September 30, 2013 | By Rey Villar
In painting your house you must first prepare the surface. This involved scraping and sanding, caulking, repairing and getting the surface ready for the new paint. In my case this involved removing all the old paint down to the wood surface. Because this house has so many layers of paint the surface is uneven due to pealing and weathering. If another layer goes on, the weather will just pull it back off during the next winter. I know this because I tried that approach. The preparation work takes much longer than the fun painting part.
The same is true with IT development efforts. The path must be cleared for new work to be created successfully. In project management, this work consists of creating a project plan which includes more than a schedule and a budget. It includes planning for communication, testing, resource management, deployment and risk management. As the Project Management Institute Project Management Body of Knowledge (PMBOK) states, each of these should be planned before the project even starts. Reality usually means this happens somewhere at the beginning stages of the project. Good project managers make sure that these plans are documented early in the project. Communicating plans relieves some of the stress of coordinating team members and stakeholders around standard issues of project management.

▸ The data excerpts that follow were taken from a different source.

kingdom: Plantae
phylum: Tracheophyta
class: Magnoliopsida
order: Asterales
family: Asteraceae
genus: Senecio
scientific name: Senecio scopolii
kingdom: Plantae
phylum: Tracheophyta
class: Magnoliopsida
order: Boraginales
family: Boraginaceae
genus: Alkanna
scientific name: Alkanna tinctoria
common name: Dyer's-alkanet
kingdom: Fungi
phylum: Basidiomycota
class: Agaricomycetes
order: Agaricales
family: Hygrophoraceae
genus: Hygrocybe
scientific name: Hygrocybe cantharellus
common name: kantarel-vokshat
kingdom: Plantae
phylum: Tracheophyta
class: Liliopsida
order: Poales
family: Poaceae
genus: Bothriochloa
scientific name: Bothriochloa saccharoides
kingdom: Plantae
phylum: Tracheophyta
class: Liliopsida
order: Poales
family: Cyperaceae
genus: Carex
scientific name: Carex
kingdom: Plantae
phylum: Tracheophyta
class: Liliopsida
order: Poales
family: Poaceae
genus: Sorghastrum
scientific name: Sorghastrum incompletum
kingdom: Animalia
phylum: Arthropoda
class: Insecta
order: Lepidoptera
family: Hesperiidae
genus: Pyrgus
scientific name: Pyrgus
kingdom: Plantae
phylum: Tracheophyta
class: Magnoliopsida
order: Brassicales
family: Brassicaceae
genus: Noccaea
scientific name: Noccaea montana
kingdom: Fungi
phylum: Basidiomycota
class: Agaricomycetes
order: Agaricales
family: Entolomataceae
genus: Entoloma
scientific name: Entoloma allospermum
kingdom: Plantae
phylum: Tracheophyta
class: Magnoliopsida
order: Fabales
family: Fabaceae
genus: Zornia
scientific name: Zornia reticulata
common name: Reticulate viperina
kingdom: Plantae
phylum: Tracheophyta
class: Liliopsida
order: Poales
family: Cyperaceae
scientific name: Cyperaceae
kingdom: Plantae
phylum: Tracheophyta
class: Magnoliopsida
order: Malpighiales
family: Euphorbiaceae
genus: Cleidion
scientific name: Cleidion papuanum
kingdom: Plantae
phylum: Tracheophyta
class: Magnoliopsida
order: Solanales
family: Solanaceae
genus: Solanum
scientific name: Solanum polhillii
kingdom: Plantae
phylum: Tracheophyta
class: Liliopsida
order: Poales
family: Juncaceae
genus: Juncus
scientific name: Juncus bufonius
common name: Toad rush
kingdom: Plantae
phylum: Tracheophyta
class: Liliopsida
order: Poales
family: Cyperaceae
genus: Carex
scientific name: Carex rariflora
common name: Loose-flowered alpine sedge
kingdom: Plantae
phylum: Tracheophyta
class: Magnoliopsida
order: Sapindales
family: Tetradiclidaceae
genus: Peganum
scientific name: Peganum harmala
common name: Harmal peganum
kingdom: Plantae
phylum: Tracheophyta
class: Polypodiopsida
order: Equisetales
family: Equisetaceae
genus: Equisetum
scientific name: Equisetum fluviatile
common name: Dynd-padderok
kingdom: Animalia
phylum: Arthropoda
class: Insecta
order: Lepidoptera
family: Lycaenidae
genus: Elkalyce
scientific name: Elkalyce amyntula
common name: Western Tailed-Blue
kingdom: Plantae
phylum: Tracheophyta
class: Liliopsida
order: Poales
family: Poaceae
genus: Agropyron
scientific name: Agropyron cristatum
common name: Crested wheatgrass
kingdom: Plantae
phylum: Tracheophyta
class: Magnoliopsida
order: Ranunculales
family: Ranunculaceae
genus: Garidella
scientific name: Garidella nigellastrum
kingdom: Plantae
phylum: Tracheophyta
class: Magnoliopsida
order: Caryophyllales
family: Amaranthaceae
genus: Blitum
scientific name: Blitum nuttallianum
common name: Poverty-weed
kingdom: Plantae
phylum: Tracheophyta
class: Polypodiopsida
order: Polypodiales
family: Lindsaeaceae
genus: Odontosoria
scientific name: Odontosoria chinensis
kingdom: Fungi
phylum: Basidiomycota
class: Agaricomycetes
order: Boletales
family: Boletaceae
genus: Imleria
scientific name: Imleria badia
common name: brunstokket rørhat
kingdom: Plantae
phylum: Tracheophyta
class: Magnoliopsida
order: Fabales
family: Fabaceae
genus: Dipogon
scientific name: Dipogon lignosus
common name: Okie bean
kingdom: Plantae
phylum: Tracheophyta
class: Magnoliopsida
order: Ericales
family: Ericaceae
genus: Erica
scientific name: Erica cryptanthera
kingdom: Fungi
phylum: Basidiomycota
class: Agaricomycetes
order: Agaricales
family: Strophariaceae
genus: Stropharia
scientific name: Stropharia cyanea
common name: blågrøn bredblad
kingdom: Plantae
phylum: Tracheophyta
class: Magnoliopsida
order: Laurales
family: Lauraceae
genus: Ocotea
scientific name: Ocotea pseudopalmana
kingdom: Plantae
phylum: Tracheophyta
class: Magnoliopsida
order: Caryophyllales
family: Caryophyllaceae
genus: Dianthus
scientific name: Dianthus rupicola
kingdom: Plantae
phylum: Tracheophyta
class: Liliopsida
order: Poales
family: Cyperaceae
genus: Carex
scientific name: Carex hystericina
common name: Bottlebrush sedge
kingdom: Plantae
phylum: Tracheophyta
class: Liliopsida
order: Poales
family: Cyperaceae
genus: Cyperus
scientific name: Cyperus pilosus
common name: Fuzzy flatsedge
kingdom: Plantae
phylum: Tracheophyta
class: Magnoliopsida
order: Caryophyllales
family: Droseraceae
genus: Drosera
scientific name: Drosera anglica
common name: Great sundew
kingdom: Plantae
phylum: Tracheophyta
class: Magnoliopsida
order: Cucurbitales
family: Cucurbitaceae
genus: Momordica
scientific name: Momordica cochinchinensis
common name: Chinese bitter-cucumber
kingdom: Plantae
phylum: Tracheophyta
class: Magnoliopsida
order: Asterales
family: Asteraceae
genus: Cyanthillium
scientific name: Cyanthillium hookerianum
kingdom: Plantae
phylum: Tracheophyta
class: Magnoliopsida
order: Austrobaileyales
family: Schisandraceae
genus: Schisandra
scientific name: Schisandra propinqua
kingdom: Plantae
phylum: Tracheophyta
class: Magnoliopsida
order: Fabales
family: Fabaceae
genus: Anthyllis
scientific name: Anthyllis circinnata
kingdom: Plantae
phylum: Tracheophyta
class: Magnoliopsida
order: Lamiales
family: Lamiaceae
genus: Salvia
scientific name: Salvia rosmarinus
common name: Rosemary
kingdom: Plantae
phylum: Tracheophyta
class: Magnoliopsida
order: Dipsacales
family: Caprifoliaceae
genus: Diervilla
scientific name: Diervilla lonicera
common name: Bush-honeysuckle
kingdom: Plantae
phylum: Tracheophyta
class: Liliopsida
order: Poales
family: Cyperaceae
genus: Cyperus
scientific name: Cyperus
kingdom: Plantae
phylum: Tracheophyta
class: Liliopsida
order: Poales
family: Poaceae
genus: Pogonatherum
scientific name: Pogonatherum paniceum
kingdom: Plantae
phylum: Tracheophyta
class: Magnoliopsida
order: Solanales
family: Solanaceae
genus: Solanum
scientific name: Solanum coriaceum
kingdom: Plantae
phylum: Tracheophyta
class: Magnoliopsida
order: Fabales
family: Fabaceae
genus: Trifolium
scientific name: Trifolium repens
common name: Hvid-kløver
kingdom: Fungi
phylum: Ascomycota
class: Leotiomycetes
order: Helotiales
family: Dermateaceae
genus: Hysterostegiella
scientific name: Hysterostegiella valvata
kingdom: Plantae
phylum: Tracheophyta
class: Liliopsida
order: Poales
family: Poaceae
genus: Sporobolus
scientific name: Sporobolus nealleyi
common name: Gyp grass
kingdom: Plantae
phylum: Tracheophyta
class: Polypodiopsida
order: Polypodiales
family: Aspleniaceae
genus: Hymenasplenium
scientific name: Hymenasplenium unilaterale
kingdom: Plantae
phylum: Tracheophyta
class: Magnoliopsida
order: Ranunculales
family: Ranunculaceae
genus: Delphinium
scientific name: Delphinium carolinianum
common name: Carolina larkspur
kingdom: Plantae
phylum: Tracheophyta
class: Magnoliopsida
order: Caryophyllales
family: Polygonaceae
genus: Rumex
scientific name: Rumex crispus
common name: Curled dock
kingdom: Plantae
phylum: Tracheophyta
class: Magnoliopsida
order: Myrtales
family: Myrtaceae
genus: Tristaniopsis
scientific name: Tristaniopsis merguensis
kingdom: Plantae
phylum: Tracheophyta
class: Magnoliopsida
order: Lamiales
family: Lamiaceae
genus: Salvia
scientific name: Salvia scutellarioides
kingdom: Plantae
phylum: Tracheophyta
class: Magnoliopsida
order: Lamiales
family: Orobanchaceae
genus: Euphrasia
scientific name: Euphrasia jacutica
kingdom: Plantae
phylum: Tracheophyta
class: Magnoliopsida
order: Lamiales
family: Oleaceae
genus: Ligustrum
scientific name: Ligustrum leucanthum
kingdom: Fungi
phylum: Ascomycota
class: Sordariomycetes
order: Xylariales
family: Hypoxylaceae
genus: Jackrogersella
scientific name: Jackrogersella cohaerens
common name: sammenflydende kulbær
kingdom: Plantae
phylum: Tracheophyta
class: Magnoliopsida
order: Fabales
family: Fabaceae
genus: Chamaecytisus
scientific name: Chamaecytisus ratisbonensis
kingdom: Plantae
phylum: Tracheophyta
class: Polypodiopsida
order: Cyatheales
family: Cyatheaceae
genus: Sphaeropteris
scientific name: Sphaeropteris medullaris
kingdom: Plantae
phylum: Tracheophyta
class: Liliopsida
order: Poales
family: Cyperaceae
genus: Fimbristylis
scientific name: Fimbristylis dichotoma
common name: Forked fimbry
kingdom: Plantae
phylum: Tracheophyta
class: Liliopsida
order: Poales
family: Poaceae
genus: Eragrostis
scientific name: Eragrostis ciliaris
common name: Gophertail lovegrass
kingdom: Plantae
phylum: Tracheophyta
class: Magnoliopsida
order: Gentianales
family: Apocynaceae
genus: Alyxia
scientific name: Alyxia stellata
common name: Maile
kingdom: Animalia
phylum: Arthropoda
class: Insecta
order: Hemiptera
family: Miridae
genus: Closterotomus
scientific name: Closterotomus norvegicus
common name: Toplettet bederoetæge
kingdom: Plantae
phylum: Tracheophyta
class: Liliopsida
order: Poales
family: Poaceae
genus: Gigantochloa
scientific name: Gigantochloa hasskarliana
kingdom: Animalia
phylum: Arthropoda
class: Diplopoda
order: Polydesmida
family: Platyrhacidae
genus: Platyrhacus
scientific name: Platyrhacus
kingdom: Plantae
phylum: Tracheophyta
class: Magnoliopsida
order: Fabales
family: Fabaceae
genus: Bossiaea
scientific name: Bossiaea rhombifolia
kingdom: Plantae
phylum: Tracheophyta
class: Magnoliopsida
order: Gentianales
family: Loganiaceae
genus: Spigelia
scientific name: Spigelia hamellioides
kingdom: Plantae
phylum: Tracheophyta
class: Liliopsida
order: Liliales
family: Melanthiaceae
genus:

In testing this preparation includes creating a test strategy, test plans and test cases. For information management projects this requires that test data be acquired that support multiple levels of testing including: unit testing during development, system testing of integrated components, user acceptance testing, regression testing, and performance testing. Planning for these tests requires that thought be made to how code will be migrated from one environment to the next as testing and coding is completed. Neglecting to plan for test data requirements and deployment plans may result in significant lost time and frustration on the part of project participants and stakeholders. It could even mean the failure of a project. After all, if your new code doesn’t get deployed, your project has failed.